Top of TASK INPUT

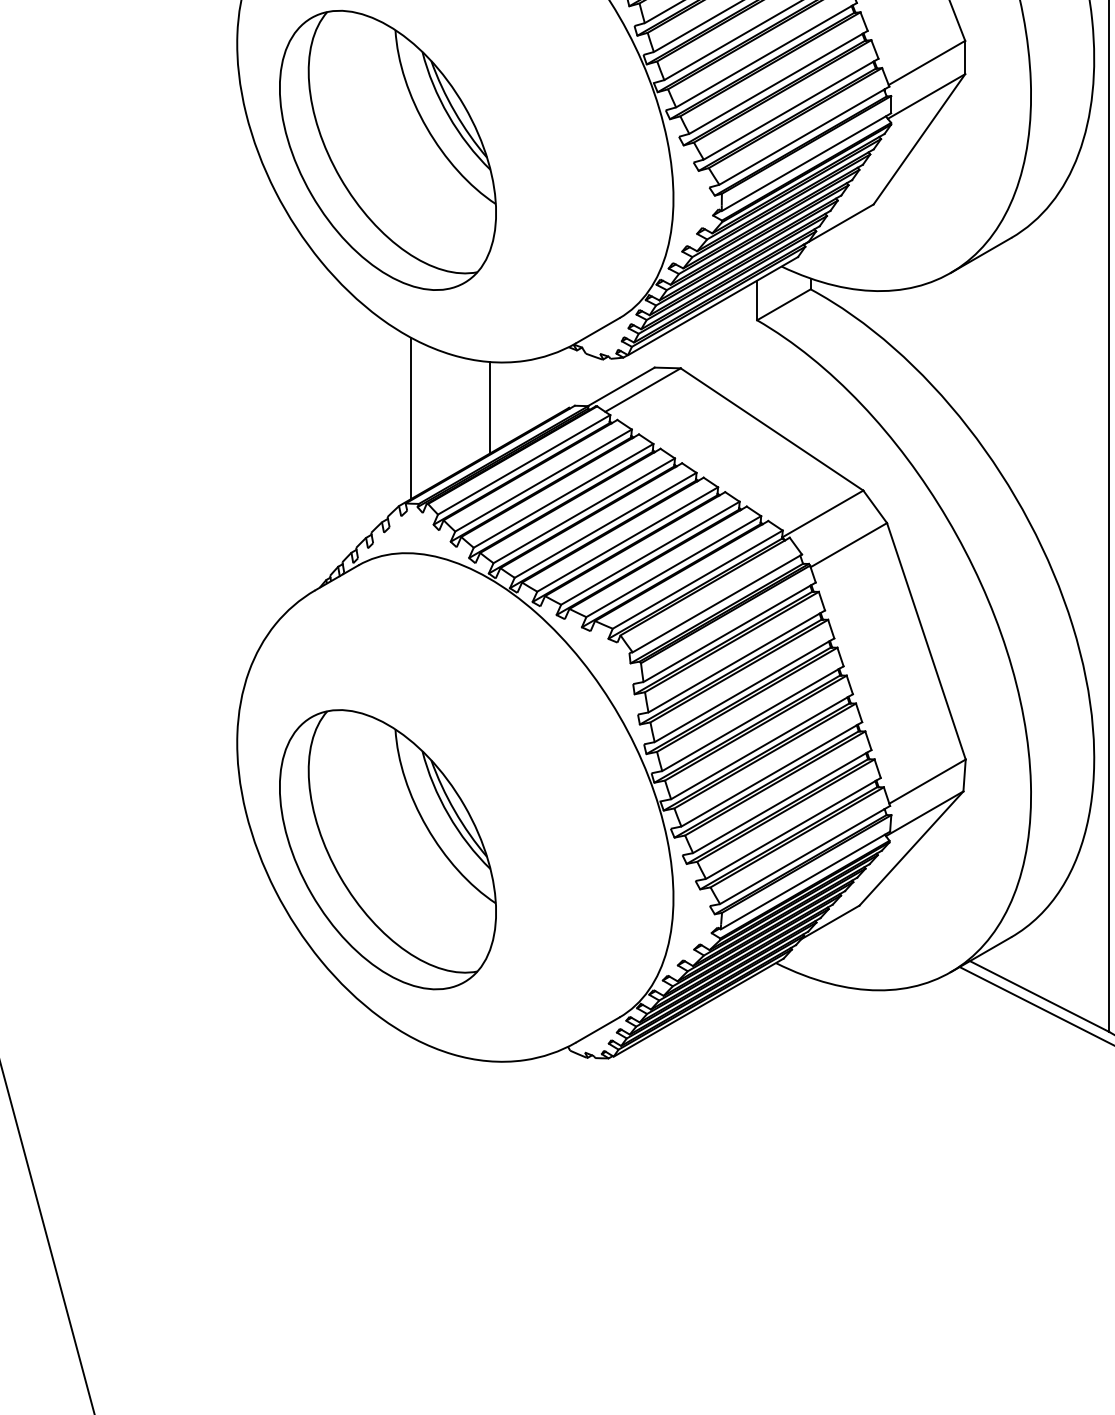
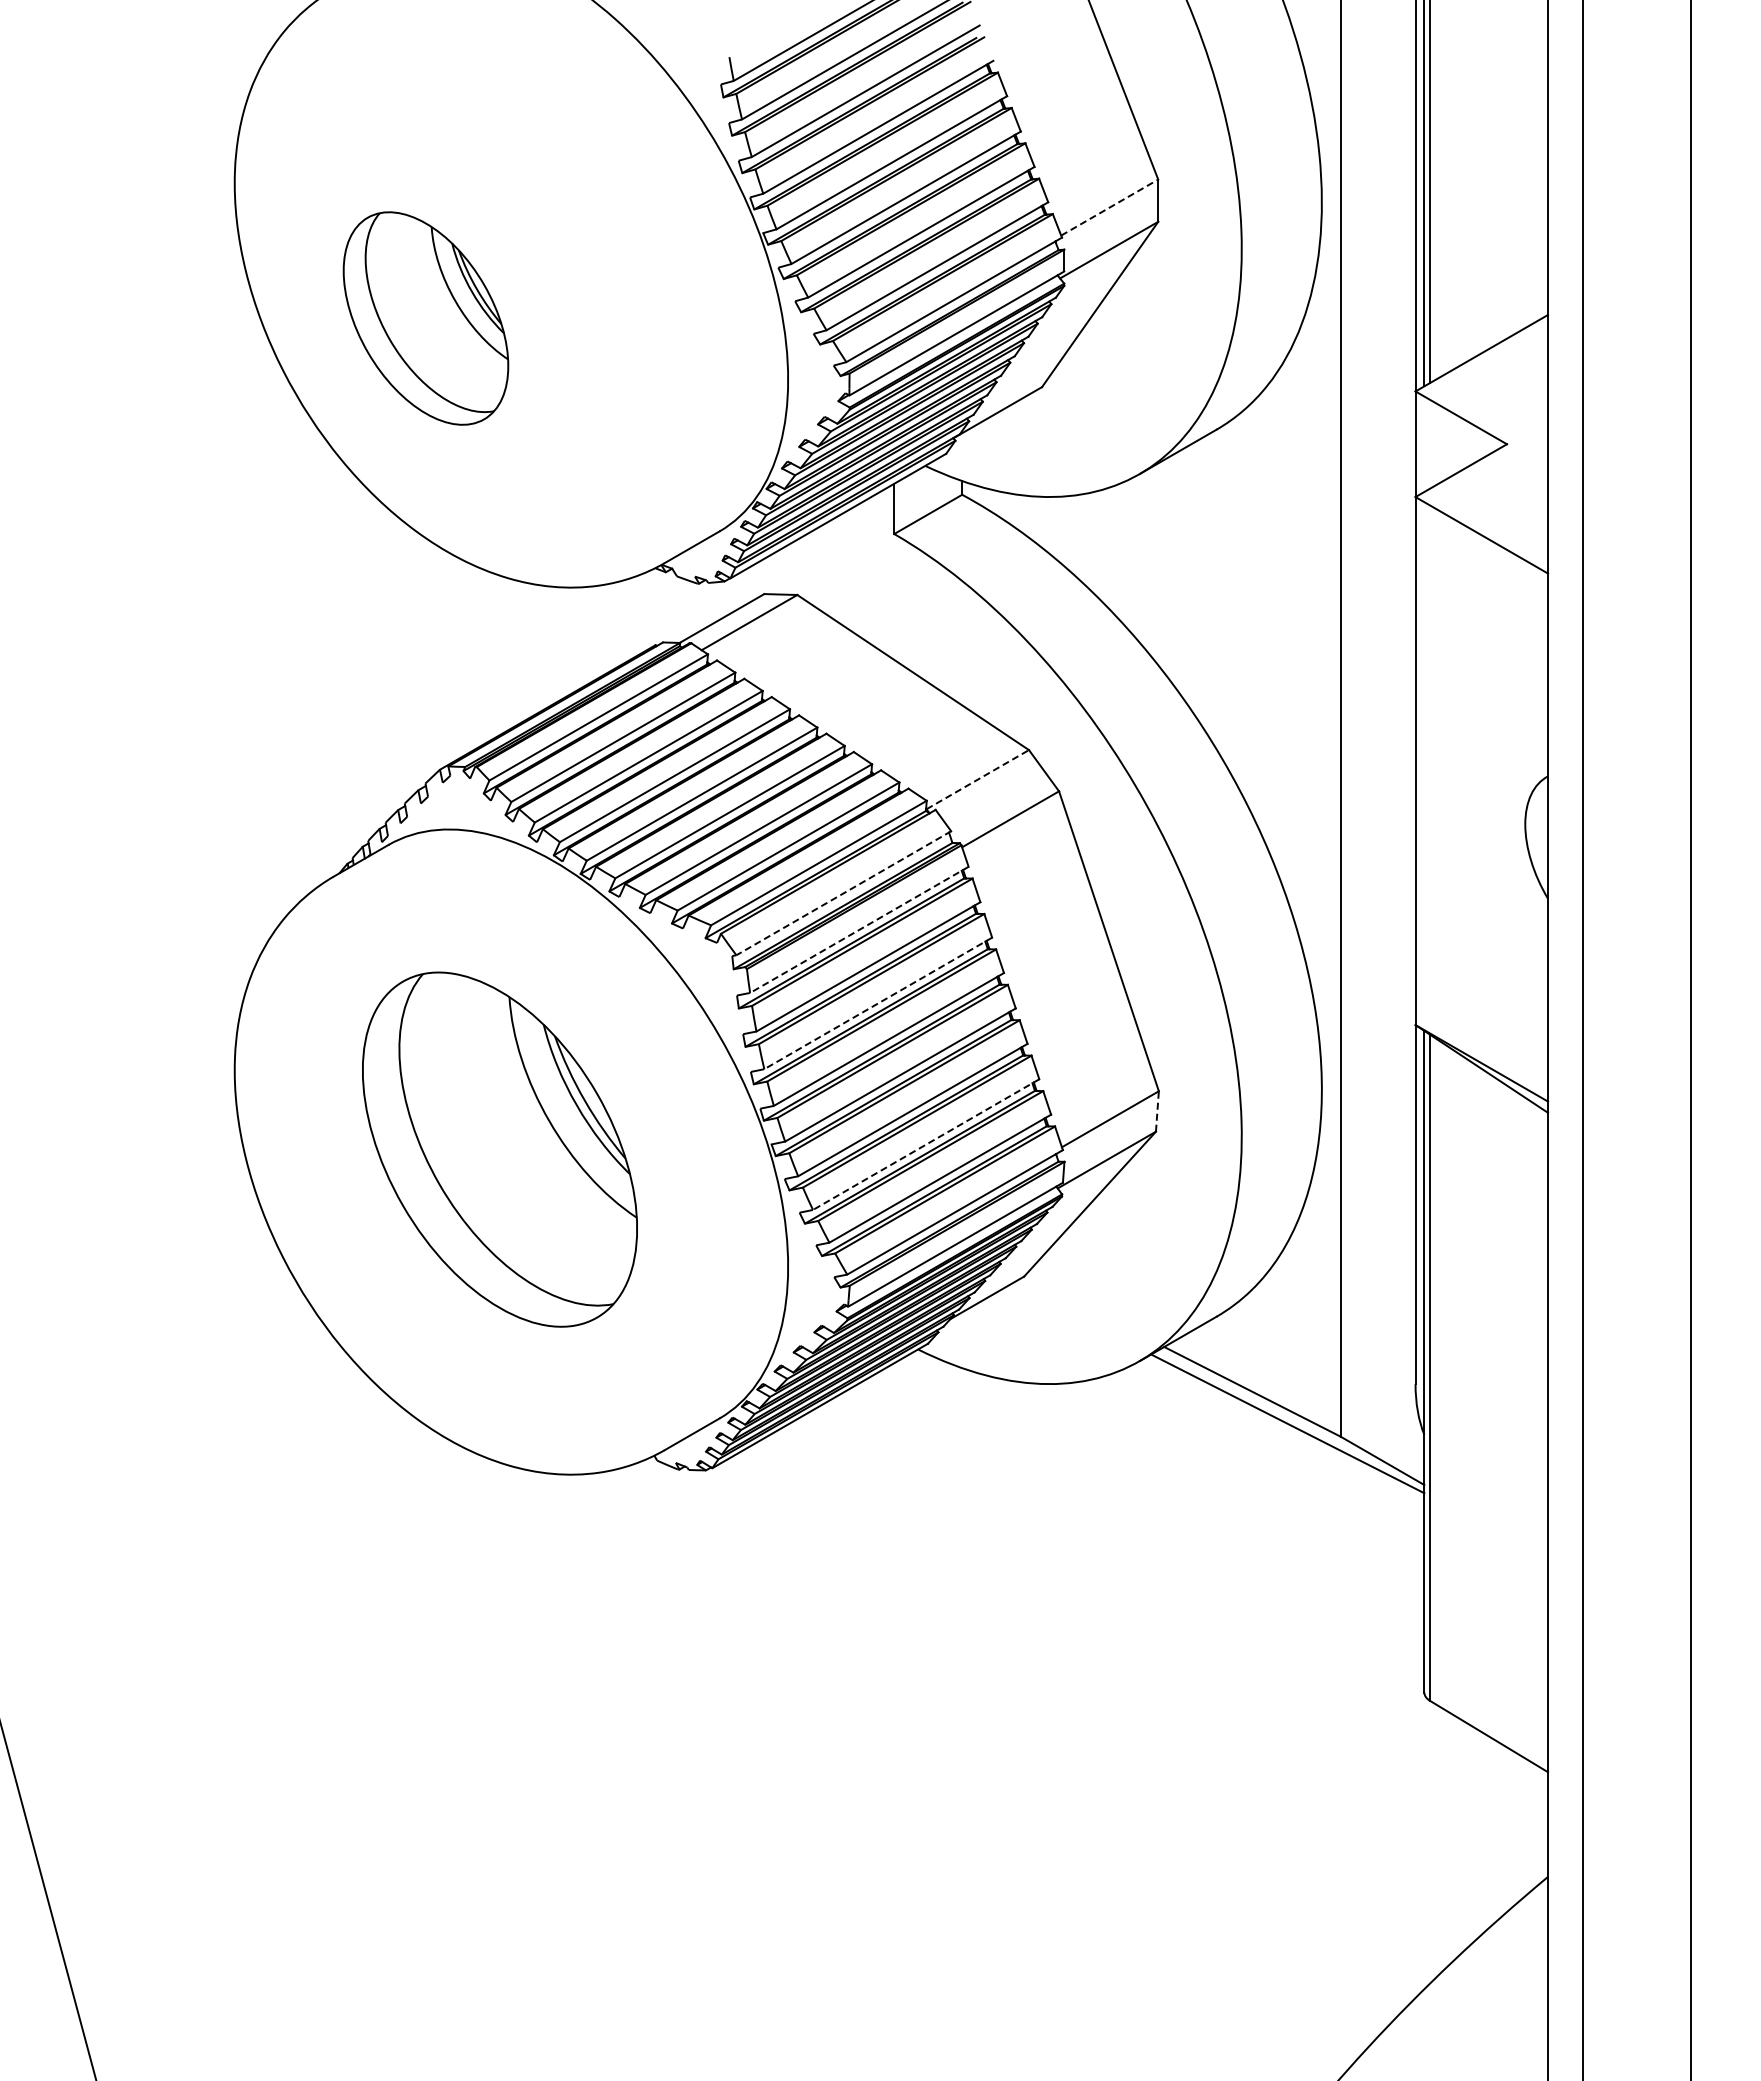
line: (927, 62) -> (1110, 207), solid -> dashed
part: (387, 150) -> (425, 318), size x0.6
line: (490, 407) -> (555, 644), removed
line: (411, 418) -> (455, 658), removed
line: (823, 513) -> (978, 779), solid -> dashed
line: (717, 603) -> (843, 893), solid -> dashed
line: (728, 632) -> (858, 930), solid -> dashed
line: (744, 690) -> (878, 1003), solid -> dashed
line: (964, 774) -> (1157, 1110), solid -> dashed
line: (782, 801) -> (926, 1144), solid -> dashed
part: (387, 849) -> (499, 1149), moved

Bottom of TASK INPUT

[PROBLEM DESCRIPTION] Nothing but the lines from the one with "line: (411, 418) -> (455, 658), removed" through the end of the data above should be reproduced, each exactly, both ends included.

[PROBLEM SOLUTION]
line: (411, 418) -> (455, 658), removed
line: (823, 513) -> (978, 779), solid -> dashed
line: (717, 603) -> (843, 893), solid -> dashed
line: (728, 632) -> (858, 930), solid -> dashed
line: (744, 690) -> (878, 1003), solid -> dashed
line: (964, 774) -> (1157, 1110), solid -> dashed
line: (782, 801) -> (926, 1144), solid -> dashed
part: (387, 849) -> (499, 1149), moved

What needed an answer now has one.